The 80s posits the question of smuggling in the cocoa industry, especially from the 1980s; whether the cocoa farmer can be justifiably charged with the offence for appropriating the end product of his toil and labour. It recounts the hard work of the Ghanaian farmer through the nursing of the precious seedlings; transplanting and painstakingly weeding to ensure its healthy growth; fighting attendant diseases – swollen shoots and the likes, as well as the occasional ravages of fire and perilous floods. In all, the cocoa farmer is assisted by the children, relatives and other dependents in the nurturing, the growth, the harvesting and the drying of the Golden Pod all lasting over a period of 36 months.
The question posed by the 80s is, what does the cocoa farmer; his family and relations benefit from all their toils and fights against sleepless nights, prickly thorns and thistles that antagonize their labour? The cocoa farmers lament their denial of basic amenities, resources and even rights to soar to prominence in education, politics and the social ladders! The roads to the farms are bad; the waters are polluted; the villages are denied of basic amenities including scholarships to their wards to further their education. Access to ready markets is a challenge due to bad and unmotorable roads. Then the hardships at selling, coupled with cheating at the hands of the Purchasing Clerks!!!
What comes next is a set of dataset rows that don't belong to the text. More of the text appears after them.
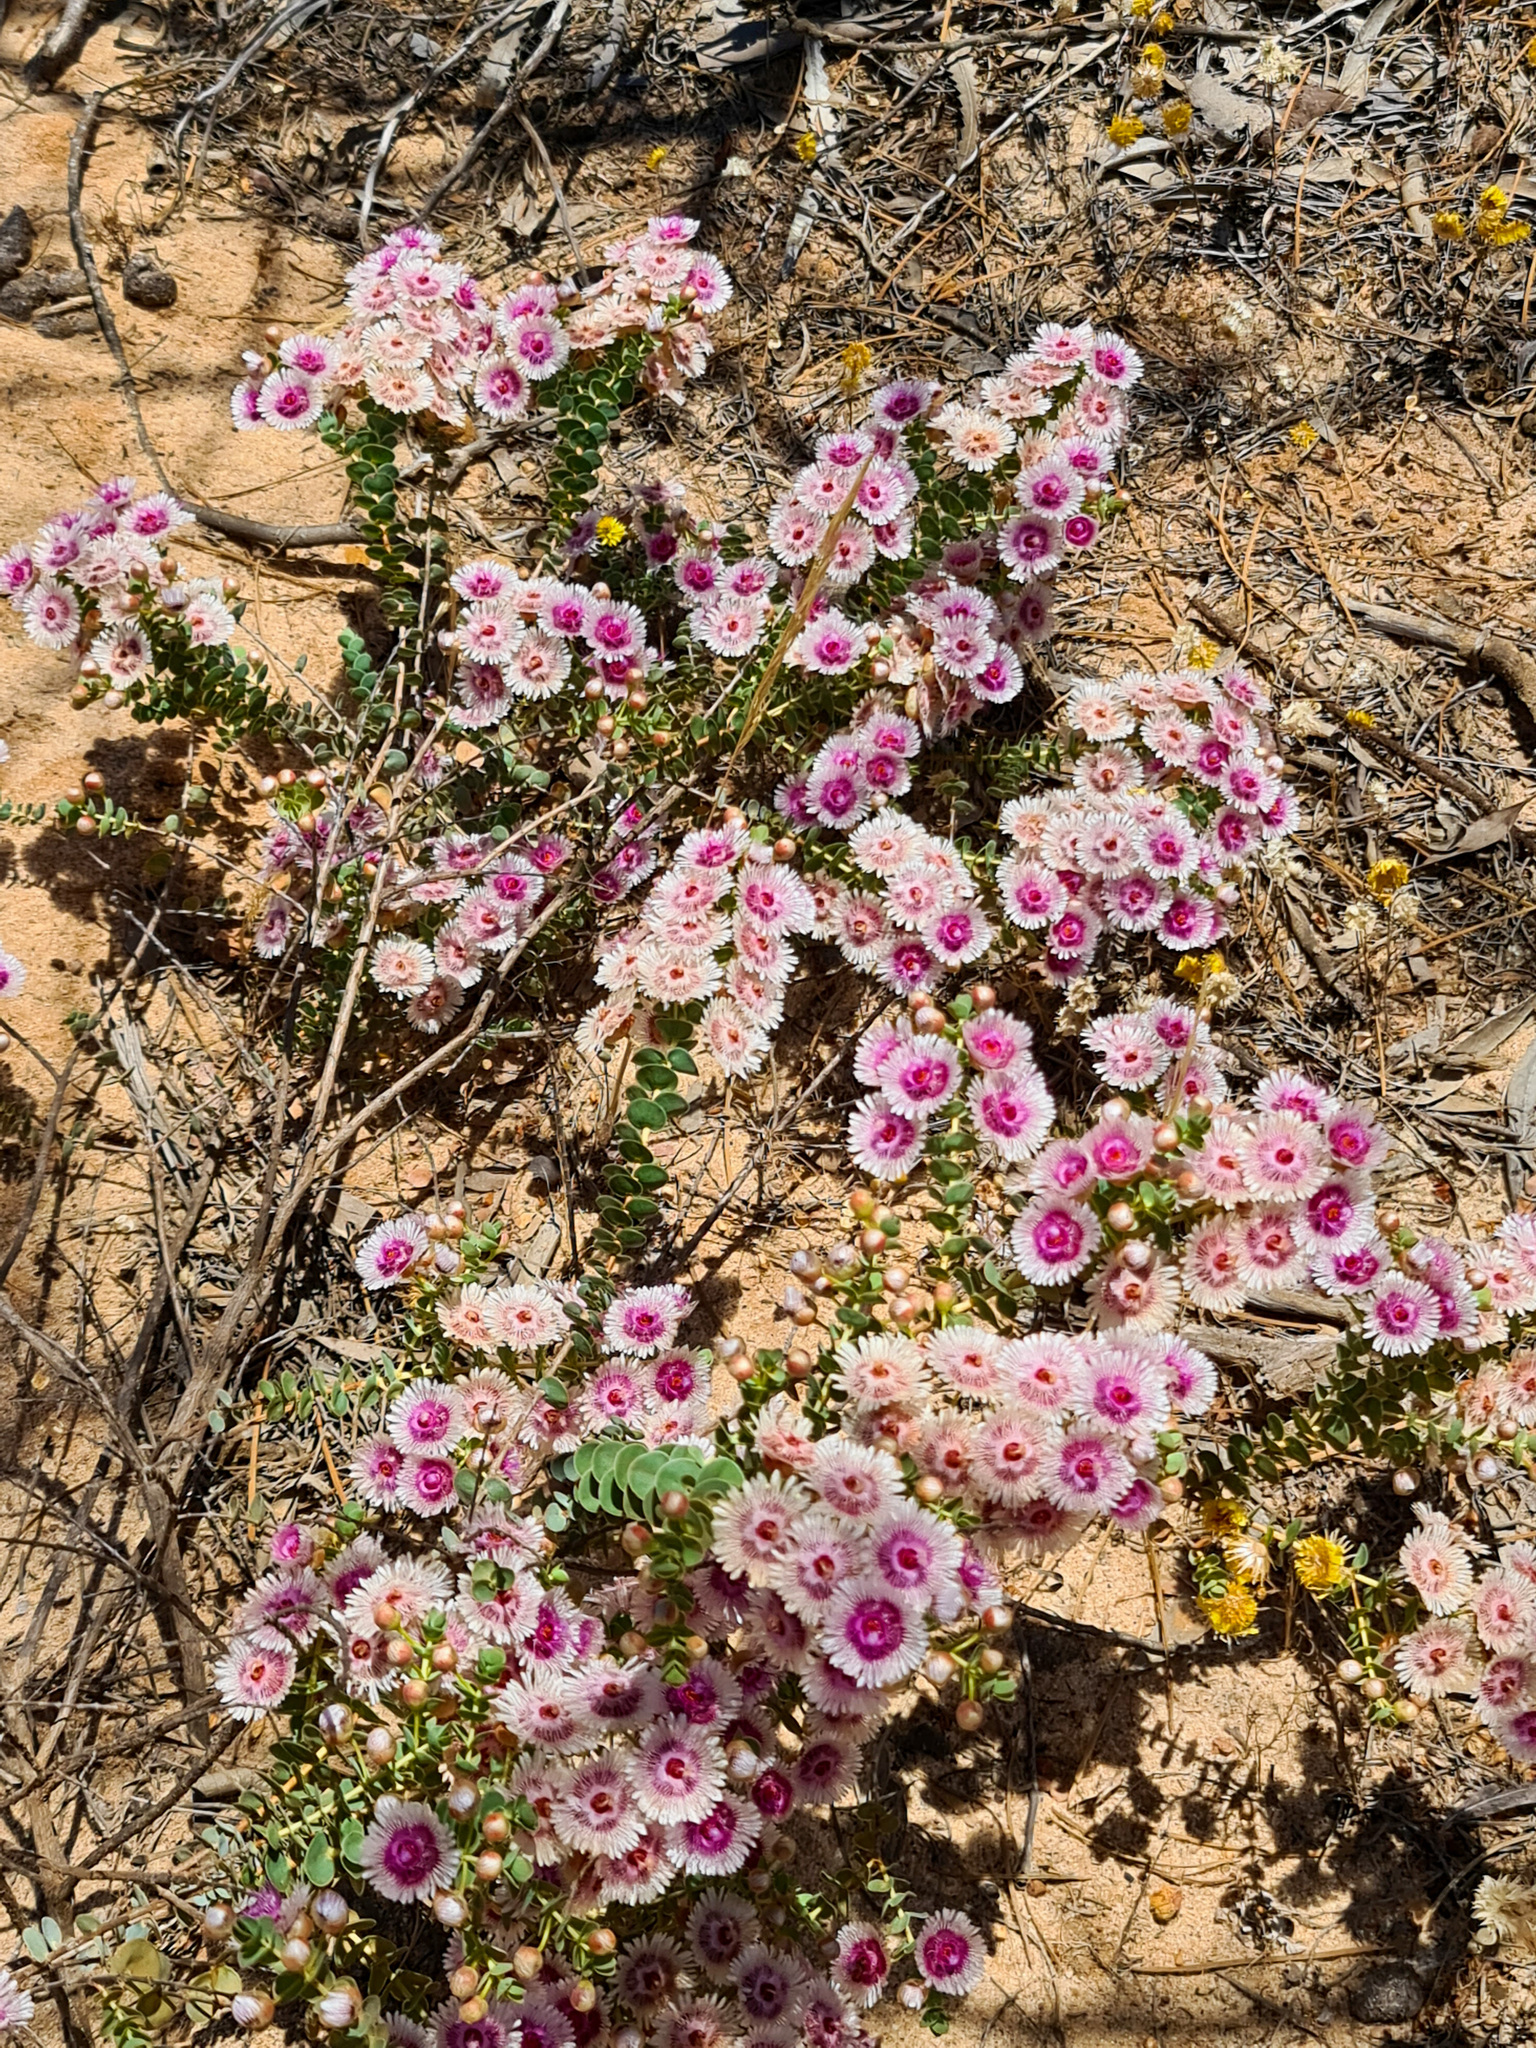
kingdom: Plantae
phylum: Tracheophyta
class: Magnoliopsida
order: Myrtales
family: Myrtaceae
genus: Verticordia
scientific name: Verticordia oculata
The 80s is a movie jointly produced by Dr. Daniel Dickson Boateng, USA; Jessica Ackwonu Aikins, Ghana, and Romeo David Amoateng who doubles as Producer-Film Director, Ghana. The idea of the 80s was hatched some seven years ago, and shooting was done in tourists locations across Ghana: Kaakum Forest, Aidoo Suazo, Nzulenzo, Elubo and Takoradi harbour, as well as in the Republic of Cote d’ Ivoire. About five languages have been deployed by the characters which include English, French, Akan and Hausa. Stars featured in the film include Andrew Mensah (Scorpion), Stephen Yao (Biggie Oteele), Queen Serbia Deboa and Richmond Boakye, with Samuel Adjei (Longface) as the Make-up Artist. Dr. D. D. Boateng (USA) and Anthony A. Aidoo supervised the scripts.
Rasta, played by Andrew Mensah, and his group of young cocoa farmers are arrested after a failed attempt to smuggle cocoa out of the country resulted in the drowning and death of some of the hired carriers. They are charged with the offense and sentenced into prison terms with hard-labour. The question is whether they were fairly treated or otherwise under the law; when they were only sending their own cocoa harvested from their own farms constituted an infringement of the law in any way. Should farmers and dependents famish when their products are unsold because of bad roads and careless purchasing clerks and officers; or allow the products to decompose for lack of buyers? The 80s provide food for thoughts; be our guests.